Analyst · Spitfire Capital. Go ahead please.

Just a quick question on the pressure pumping side, how much of your demand and I know there is not really a normal year but let’s the shut for the high end in normal year will come from replacement demand versus new machines?

Michael Batten

Management

I would say your comment is right. It’s hard to find a normal year. The vast majority has been for new construction. So I mean you can have any, I would say the replacement on existing rate maybe -- ranges from 5% to 20% given the year. So really, is no -- there is no real good trend there.

Peter van Roden - Spitfire Capital

Analyst · Spitfire Capital. Go ahead please.

Okay. And do you expect that to sort of tick up as these…

Michael Batten

Management

I expect, going forward I think the trend might be higher that there will be higher percentage of replacement as opposed to complete new rig construction.

Peter van Roden - Spitfire Capital

Analyst · Spitfire Capital. Go ahead please.

Yeah. Okay. And then just in terms of trying to size the opportunity or the driven up trading for the whole company, if all of your segment sort of go in at a normal pace. What is -- what would be kind of max capacity, max revenue that you guys think you could do?

Michael Batten

Management

Everything were going max, with the addition of India, I mean we’re certainly over 500 million.

Peter van Roden - Spitfire Capital

Analyst · Spitfire Capital. Go ahead please.

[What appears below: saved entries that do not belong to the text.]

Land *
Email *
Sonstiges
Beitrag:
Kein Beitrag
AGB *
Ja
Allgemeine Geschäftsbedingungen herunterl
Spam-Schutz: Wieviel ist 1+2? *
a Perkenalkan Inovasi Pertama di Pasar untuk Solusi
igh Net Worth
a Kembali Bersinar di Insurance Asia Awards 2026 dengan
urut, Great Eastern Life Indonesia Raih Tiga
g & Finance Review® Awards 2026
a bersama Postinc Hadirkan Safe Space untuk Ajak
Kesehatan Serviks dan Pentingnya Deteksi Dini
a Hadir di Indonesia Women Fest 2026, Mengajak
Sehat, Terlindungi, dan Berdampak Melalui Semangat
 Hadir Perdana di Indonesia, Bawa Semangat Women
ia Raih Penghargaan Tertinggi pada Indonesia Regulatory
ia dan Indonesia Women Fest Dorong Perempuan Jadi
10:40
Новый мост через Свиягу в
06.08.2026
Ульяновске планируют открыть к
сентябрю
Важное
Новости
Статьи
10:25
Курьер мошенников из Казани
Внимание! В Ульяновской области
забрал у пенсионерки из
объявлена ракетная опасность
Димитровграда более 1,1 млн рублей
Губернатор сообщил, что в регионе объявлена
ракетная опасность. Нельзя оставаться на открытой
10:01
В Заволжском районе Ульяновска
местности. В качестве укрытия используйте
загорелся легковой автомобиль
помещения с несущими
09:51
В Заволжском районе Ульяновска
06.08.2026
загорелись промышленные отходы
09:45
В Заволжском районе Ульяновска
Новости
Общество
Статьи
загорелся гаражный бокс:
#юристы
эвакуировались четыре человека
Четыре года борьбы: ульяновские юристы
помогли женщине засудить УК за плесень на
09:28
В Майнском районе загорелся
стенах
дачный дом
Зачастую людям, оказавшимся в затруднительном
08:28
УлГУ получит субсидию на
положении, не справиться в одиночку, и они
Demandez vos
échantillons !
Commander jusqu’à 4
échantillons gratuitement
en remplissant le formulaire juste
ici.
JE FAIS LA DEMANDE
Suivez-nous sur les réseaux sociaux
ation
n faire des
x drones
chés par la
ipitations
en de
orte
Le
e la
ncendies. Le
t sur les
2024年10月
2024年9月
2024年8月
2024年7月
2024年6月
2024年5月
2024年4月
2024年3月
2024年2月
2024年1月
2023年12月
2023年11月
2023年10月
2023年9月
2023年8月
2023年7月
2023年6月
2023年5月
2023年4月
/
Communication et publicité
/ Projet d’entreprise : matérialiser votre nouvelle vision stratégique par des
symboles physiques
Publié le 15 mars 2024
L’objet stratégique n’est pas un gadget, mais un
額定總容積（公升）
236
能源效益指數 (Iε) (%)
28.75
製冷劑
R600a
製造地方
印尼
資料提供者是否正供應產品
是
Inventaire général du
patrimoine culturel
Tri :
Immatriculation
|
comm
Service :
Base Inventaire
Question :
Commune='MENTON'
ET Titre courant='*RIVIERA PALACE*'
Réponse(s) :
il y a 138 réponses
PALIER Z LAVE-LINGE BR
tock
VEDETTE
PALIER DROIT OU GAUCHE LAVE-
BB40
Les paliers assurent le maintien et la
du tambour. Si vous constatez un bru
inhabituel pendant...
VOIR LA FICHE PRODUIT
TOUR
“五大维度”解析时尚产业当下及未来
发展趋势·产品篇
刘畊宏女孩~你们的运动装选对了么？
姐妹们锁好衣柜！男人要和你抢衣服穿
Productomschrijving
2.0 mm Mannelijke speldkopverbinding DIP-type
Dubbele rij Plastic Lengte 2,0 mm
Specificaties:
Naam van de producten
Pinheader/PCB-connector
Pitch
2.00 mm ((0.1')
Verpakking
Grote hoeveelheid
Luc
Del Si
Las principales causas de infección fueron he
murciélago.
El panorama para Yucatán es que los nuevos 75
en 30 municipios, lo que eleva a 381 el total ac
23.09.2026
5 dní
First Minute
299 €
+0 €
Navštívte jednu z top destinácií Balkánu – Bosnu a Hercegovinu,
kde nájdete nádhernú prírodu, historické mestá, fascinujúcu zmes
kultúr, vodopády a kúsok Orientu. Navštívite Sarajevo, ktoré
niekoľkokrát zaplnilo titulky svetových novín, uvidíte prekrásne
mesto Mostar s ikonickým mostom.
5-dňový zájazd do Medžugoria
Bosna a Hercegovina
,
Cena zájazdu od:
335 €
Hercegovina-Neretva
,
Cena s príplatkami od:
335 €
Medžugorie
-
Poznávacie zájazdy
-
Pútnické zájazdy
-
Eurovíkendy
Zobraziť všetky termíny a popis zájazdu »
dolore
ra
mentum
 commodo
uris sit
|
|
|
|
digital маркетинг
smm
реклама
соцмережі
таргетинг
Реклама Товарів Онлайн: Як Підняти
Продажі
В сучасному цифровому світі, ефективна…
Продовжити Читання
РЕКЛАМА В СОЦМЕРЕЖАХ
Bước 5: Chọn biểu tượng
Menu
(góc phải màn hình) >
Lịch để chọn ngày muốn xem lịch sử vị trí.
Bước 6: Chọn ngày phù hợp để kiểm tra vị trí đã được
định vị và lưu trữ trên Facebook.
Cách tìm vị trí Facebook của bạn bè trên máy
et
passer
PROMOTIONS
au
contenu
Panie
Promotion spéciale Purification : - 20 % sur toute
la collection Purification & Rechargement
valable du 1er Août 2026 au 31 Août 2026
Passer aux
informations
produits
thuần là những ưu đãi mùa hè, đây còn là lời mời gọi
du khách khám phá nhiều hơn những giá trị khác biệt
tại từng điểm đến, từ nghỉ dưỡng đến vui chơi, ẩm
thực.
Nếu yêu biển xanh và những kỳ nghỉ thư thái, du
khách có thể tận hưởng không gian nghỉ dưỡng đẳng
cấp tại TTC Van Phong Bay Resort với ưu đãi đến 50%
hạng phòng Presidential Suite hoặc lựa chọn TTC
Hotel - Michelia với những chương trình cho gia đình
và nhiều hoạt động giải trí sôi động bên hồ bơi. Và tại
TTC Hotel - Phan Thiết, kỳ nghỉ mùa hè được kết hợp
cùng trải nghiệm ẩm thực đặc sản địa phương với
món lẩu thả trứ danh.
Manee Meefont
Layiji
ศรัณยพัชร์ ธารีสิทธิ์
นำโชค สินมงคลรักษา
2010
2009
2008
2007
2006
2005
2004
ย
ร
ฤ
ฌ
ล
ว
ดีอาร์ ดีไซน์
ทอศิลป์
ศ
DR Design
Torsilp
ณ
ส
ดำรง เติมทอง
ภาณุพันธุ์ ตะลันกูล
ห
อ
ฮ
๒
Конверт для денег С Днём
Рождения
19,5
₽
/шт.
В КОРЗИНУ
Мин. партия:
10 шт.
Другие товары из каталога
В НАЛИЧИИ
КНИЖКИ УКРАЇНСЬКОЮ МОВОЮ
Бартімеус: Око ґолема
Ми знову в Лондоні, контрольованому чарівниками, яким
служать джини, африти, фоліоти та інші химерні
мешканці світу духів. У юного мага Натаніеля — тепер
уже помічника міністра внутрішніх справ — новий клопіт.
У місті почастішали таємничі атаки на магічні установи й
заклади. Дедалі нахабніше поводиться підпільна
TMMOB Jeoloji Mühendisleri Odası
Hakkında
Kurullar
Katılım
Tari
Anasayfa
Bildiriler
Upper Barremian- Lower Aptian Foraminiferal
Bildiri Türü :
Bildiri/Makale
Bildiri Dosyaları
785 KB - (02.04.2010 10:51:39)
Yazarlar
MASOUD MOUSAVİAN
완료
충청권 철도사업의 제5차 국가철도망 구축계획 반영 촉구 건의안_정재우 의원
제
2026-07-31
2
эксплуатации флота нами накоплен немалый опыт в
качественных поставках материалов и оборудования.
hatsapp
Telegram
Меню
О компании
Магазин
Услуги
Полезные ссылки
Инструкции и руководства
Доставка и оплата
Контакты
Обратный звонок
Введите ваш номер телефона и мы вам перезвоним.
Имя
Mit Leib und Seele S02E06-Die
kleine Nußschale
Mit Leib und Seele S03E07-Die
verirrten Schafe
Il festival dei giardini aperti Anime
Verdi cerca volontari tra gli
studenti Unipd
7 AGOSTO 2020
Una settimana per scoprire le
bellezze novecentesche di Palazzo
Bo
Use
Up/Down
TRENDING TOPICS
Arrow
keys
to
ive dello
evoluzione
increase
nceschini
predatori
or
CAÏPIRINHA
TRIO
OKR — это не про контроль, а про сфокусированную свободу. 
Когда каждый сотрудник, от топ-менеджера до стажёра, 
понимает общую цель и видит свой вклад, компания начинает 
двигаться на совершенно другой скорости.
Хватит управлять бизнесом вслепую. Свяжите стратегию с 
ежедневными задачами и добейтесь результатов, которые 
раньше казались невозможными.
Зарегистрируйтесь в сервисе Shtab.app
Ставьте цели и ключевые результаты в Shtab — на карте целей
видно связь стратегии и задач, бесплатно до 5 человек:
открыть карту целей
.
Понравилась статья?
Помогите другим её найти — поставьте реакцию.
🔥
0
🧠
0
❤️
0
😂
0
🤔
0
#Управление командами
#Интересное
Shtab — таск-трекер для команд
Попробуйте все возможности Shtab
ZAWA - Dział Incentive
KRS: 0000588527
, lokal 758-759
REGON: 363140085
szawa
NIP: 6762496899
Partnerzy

Okay. That’s helpful. And then just one quick question and I know if you guys could answer this but who is making the transmission for the new Haliburton Aspartame unit.

Michael Batten

Management

I believe that is Allison.

Peter van Roden - Spitfire Capital

Analyst · Spitfire Capital. Go ahead please.

All right guys. That’s all I have and congratulation on a good quarter.

Michael Batten

Management

Thank you.

John Batten

Analyst · Spitfire Capital. Go ahead please.

Thanks Peter.

Operator

Operator

(Operator Instruction) And gentlemen, it appears we have no questions at this time. I will turn it back to management at this time.

Michael Batten

Management

Okay. Thank you Gel. I would like to thank you again for joining our conference call today. And we appreciate your continuing interest in Twin Disc. We hope that we’ve answered all of your questions and if not, and you’ve got follow on please feel free to call Chris, John or myself. We look forward to speaking with you again in October, following the close of our first quarter. Gel, I will turn it now back to you to terminate the call.

Operator

Operator

Thank you, sir. Ladies and gentlemen, this does conclude the Twin Disc Incorporated fourth quarter fiscal 2013 financial results conference call. Thank you for your participation. You many now disconnect.